The quality factor is, under ideal conditions, stable under process and temperature variations, because it is given by the ratio between two capacitors. The resonance frequency, instead, varies with process and temperature conditions, as it is inversely proportional to variations in resistor and capacitor values. In particular, it can be easily shown that the sensitivity of the cut-off frequency of the SK biquad to each one of the parameters R₁, R₂, C₁ and C₂ is equal to −1/2, and therefore the variations of the value of integrated passive components results in a corresponding variation of the resonance frequency. However, it has to be noted that the resonance frequency can be easily tuned implementing capacitances $C_1$ and $C_2$ with varactor-diodes or tunable MOS capacitors, and the tuning voltage of variable capacitors can be used in a servo-loop or in an automating tuning loop to accurately set the value of the cut-off frequency.

$$\{\begin{array}{c}{f}_0=\frac{1}{2\pi R\sqrt{C_1{C}_2}}\\ Q=\frac{1}{2}\sqrt{\frac{C_1}{C_2}}\end{array}$$

(5)

3. Proposed Topology for the DDA amplifier

In a single-ended implementation, the use of an opamp in non-inverting configuration allows applying both negative feedback to set the DC gain, and positive feedback to determine the frequency response. Mapping this approach to a fully differential implementation requires the use of a DDA, to make both the inverting and non-inverting differential input terminals available, whereas a standard fully differential opamp only allows the inverting configuration to be used.

Required work:
Answer these questions about the SK biquad passage:
1. What is the sensitivity of the cut-off frequency of the SK biquad to each of the parameters R₁, R₂, C₁ and C₂?
2. What can capacitances C₁ and C₂ be implemented with so that the resonance frequency can be tuned?
3. Which configuration does a standard fully differential opamp allow?

Dataset items:

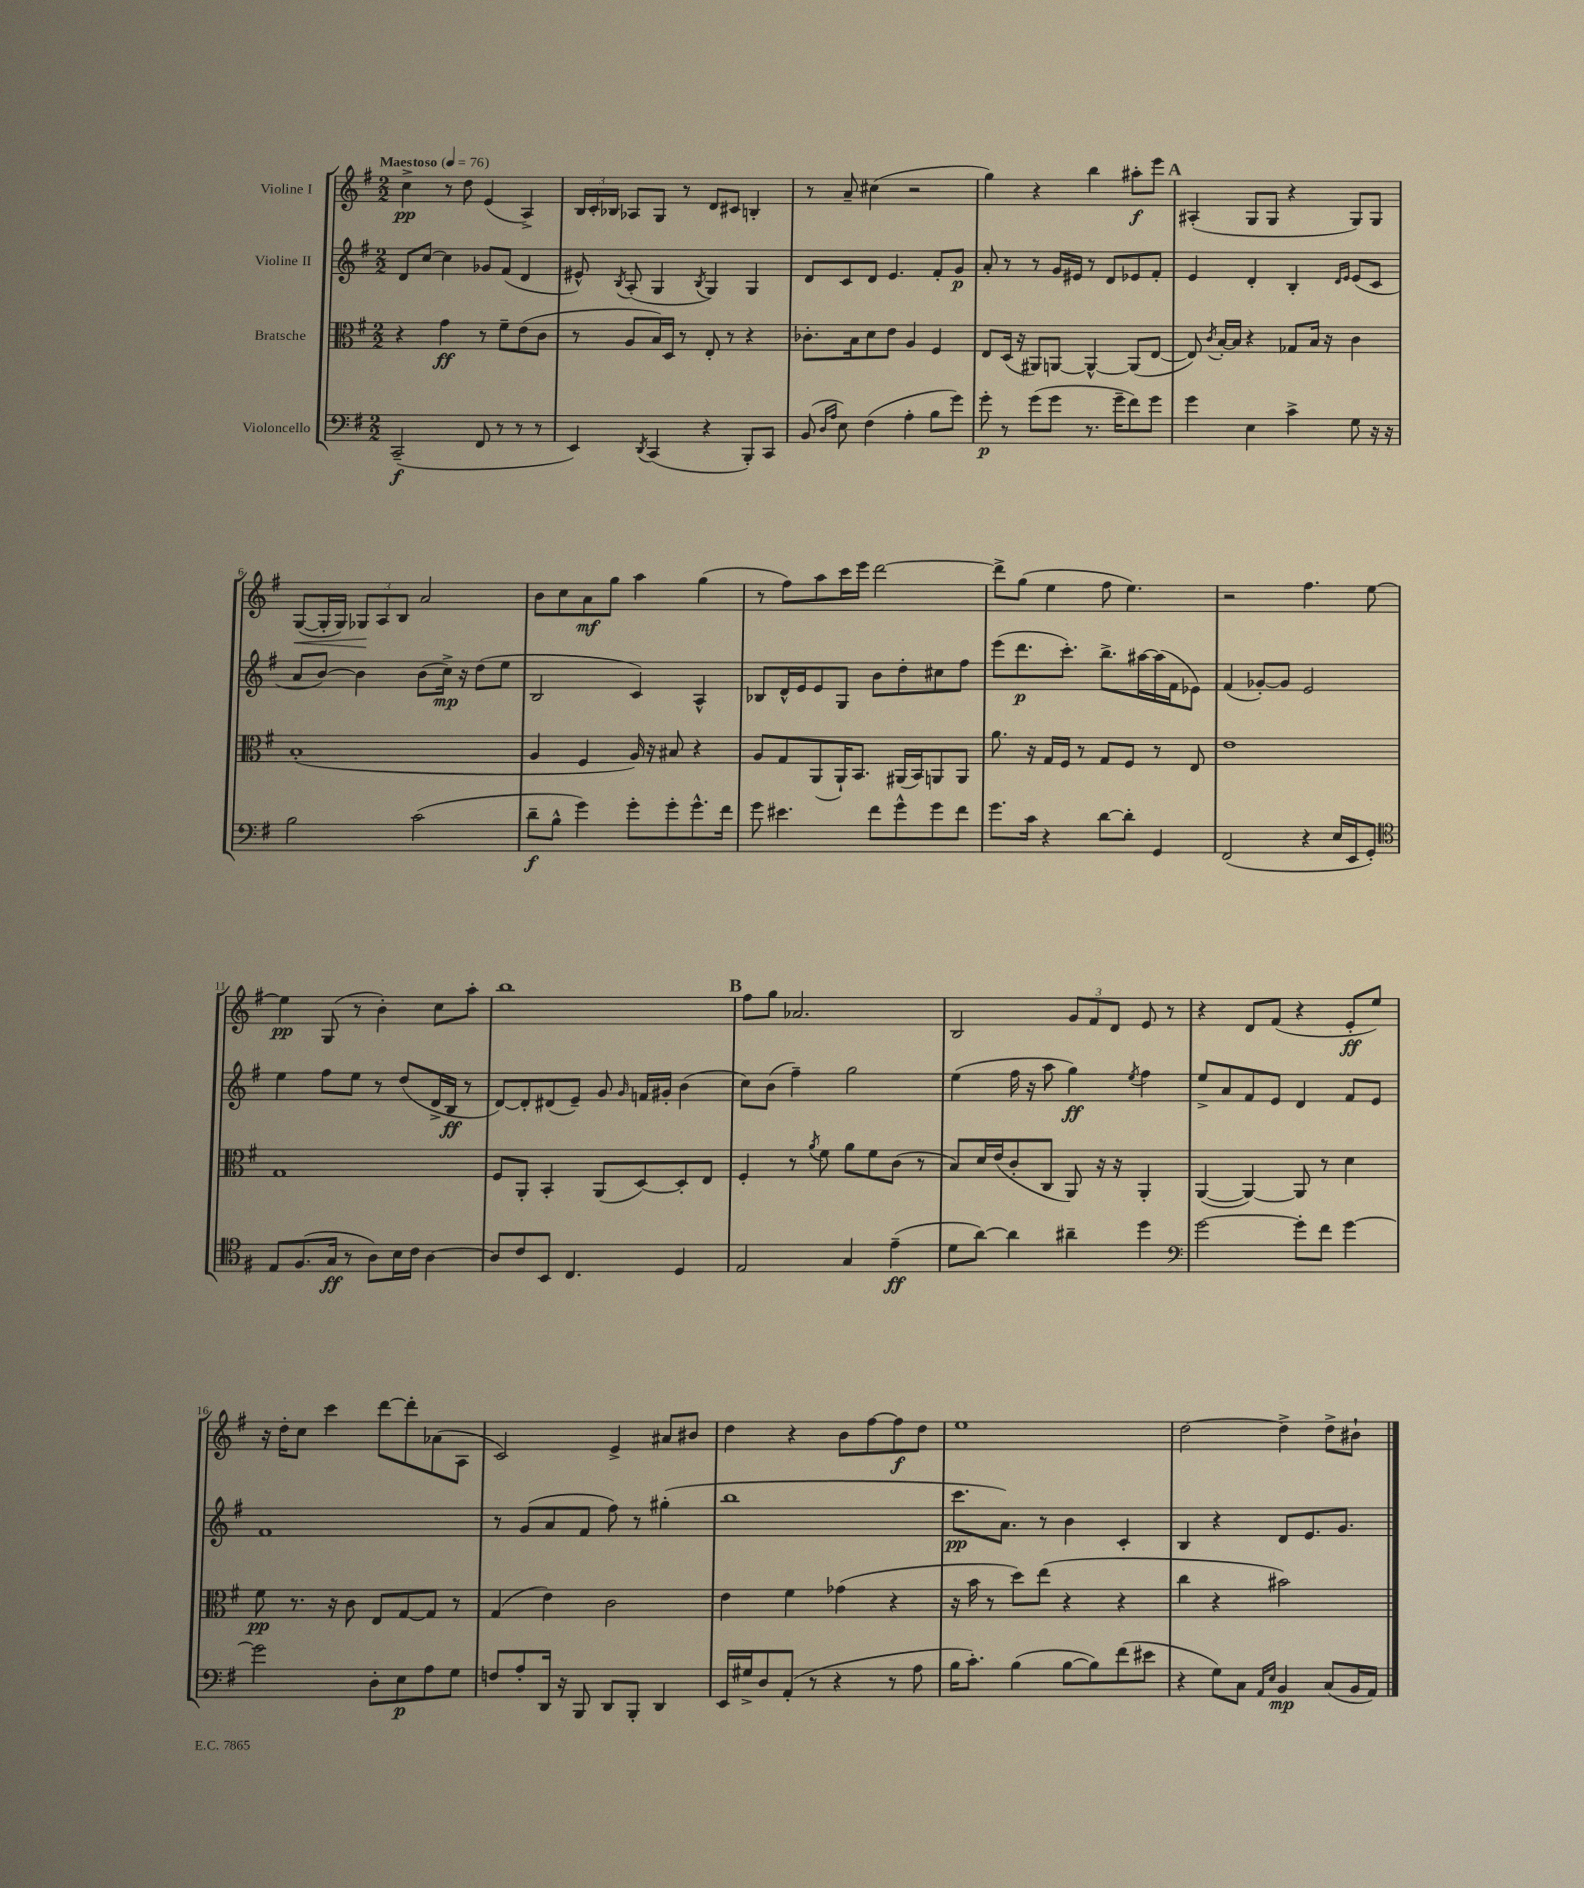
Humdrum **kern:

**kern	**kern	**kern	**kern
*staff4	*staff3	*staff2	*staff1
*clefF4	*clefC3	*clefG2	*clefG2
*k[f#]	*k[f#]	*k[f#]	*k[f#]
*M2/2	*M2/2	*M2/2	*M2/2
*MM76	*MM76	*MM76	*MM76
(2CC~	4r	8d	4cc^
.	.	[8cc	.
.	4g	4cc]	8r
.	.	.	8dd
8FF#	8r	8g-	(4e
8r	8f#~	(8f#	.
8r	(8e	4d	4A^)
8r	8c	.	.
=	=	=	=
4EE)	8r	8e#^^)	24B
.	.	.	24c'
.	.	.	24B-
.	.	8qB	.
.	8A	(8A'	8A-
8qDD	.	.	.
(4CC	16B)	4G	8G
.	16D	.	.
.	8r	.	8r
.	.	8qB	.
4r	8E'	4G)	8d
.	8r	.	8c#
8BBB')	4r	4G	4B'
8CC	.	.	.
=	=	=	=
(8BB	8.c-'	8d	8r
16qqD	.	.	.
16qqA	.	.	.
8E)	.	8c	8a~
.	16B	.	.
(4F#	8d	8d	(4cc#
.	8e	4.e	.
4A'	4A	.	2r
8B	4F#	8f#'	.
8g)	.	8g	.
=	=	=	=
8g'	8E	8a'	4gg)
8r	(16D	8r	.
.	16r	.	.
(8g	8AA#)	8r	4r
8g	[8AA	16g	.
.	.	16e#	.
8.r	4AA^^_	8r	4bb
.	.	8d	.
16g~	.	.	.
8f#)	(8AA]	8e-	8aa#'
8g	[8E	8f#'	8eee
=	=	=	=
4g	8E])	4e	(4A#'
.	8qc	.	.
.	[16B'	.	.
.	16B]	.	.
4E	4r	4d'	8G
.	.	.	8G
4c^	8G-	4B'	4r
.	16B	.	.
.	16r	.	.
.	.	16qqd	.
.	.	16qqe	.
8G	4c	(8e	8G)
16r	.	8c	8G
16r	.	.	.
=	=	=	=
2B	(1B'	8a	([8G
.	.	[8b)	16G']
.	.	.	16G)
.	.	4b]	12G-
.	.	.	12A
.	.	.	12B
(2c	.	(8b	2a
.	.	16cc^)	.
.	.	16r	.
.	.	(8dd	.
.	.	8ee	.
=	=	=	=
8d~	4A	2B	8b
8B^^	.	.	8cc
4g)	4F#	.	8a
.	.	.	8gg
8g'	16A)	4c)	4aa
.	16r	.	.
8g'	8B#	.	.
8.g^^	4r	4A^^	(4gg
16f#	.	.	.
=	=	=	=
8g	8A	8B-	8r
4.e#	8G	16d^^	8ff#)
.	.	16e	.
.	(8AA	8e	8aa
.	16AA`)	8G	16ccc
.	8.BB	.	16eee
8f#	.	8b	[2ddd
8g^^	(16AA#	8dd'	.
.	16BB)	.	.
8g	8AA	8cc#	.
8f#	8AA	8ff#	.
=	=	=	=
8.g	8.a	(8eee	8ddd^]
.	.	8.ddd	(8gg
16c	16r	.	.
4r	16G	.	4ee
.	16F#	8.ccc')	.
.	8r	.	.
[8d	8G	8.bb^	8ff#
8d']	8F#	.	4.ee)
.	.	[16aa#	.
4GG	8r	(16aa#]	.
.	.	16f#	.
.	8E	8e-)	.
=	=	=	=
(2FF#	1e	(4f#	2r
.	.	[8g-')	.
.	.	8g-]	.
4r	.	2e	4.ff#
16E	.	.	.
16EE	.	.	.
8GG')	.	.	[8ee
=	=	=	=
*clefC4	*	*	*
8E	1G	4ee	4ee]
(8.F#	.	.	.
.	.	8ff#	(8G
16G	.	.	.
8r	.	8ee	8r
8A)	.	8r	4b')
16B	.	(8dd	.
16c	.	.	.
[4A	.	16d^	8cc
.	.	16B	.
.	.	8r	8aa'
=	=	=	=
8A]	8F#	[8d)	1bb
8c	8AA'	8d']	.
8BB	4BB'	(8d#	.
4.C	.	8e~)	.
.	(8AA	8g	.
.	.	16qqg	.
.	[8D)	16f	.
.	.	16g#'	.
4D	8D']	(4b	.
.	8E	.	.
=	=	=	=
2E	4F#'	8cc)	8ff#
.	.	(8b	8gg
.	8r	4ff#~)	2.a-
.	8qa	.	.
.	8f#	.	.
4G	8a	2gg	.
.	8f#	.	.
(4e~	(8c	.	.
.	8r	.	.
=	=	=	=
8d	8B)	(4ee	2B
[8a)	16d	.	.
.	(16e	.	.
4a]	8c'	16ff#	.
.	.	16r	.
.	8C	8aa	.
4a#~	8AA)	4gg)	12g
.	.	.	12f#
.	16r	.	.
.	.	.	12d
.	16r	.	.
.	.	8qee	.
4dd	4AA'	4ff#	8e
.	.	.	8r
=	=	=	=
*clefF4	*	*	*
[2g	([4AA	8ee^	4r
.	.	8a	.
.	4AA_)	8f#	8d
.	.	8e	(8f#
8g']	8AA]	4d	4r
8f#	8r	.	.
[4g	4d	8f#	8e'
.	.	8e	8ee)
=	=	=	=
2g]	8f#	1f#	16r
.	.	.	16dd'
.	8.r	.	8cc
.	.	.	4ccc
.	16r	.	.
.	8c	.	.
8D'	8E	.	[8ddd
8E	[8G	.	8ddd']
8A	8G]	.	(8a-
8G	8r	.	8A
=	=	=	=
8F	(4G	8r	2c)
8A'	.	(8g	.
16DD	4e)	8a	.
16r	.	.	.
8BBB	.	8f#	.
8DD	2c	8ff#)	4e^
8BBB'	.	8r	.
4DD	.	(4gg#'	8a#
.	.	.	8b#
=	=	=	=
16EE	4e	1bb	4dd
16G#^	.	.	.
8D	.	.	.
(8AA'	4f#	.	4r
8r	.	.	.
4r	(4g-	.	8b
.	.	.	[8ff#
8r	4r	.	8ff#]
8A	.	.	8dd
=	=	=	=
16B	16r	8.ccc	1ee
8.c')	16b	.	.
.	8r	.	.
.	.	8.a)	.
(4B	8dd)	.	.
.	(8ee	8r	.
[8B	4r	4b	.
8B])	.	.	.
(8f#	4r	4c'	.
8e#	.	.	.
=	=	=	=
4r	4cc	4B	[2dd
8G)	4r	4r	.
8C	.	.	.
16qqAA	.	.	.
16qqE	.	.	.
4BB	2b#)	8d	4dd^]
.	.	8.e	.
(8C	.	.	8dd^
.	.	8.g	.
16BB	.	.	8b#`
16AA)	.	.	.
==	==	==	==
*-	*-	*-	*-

Correct answer:
1. −1/2
2. Varactor-diodes or tunable MOS capacitors
3. Only the inverting configuration